Page-level text extractions
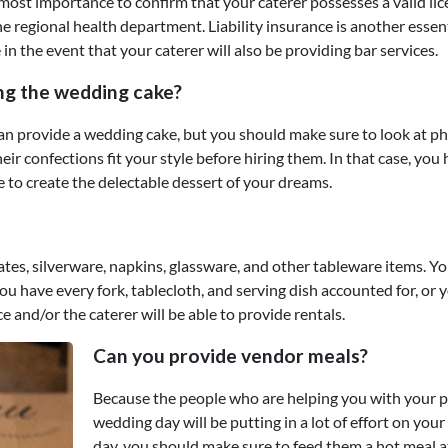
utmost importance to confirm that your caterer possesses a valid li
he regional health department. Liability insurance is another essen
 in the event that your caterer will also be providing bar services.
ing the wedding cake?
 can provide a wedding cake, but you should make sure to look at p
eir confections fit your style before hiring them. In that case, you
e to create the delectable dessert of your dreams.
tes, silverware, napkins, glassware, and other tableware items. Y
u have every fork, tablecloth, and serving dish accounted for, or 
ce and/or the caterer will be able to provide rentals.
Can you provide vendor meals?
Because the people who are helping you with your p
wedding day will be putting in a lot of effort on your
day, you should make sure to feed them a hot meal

---

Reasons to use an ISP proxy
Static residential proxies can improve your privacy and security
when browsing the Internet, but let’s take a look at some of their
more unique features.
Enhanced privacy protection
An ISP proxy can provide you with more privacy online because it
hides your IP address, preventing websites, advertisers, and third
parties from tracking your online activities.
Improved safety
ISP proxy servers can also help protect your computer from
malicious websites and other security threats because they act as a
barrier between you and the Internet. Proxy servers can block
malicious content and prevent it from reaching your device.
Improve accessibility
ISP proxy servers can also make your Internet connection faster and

TASK: Keeping every character as it is, restate the lines above that run from the line with "in the event" through the line with "e to create", both included, and nothing else.

TASK ANSWER:
 in the event that your caterer will also be providing bar services.
ing the wedding cake?
 can provide a wedding cake, but you should make sure to look at p
eir confections fit your style before hiring them. In that case, you
e to create the delectable dessert of your dreams.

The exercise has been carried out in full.